Steve Silberman: Well I think it’s really important to include the voices of self-advocates in the media coverage on autism. For decades the conversation about autism in the news was basically behind the backs of autistic people, as if they had no opinion and, you know, couldn’t even speak. For a long time the definition was so narrow that it was only limited to children who couldn’t speak. Now, since the 80s and 90s, we realise the world is full of autistic adults. Imagine stories about people of colour that never quoted people of colour, you know, that would be terrible! And so I think that having autistic voices in the media will help destigmatise the condition. 
Another thing I think will help is there’s a very popular TV show for children in America called Sesame Street, and they recently introduced an autistic character, a little girl, and her character was designed with input from autistic adults, to be an accurate representation of autism. I think that’s wonderful!
I also think another thing that would help autism acceptance is if we stopped using the word “epidemic” to describe the rise in prevalence. When you hear “epidemic” you think of plague, contagion, germs, disease… “epidemic” is a very stigmatising word. By using the word “epidemic” what you are actually promoting is autism stigma. And so I think it would be very helpful if parent organisations, which have become very addicted to the term because it creates a sense of urgency, could create urgency on some other basis, like the fact that there are all these people and families who are desperate for support services and access to diagnosis. That is a public health crisis, but it’s not an epidemic.

AE: How was Neurotribes received by the autistic community?

Steve Silberman: I got the book of the year award from the Autistic Self-Advocacy Network, which is probably probably the most prominent organisation of self-advocates in America, so they liked it very much.

I have heard from some autistic people on blogs that they wish an autistic person had written it, and I completely understand that. What I think helped in a way is that I am gay and married so basically my condition was considered a mental illness by the American Psychiatric Association until the early 1970s, and so I sympathise with people who have been classified as mentally ill and who are just trying to live their own lives. So I think that probably helped a bit.
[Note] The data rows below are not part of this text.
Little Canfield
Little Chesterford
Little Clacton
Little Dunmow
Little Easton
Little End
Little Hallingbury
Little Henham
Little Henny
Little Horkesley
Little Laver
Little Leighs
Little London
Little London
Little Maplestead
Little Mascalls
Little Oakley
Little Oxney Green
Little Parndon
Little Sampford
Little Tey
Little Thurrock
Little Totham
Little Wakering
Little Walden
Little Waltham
AE: Are you planning on coming to Europe for any events in the near future?

Steve Silberman: I don’t have any scheduled but if any organisations want to host me, feel free (Steve laughs). But I don’t have anything planned right now. I mean I love coming. I’ve been to two National Autistic Society events. I went to the Professional Conference in Harrogate, and that was actually the first public event I did for the book. What was especially touching was that there were some people who are in the book that were actually there, like Judith Gould. It was a very emotional experience for me.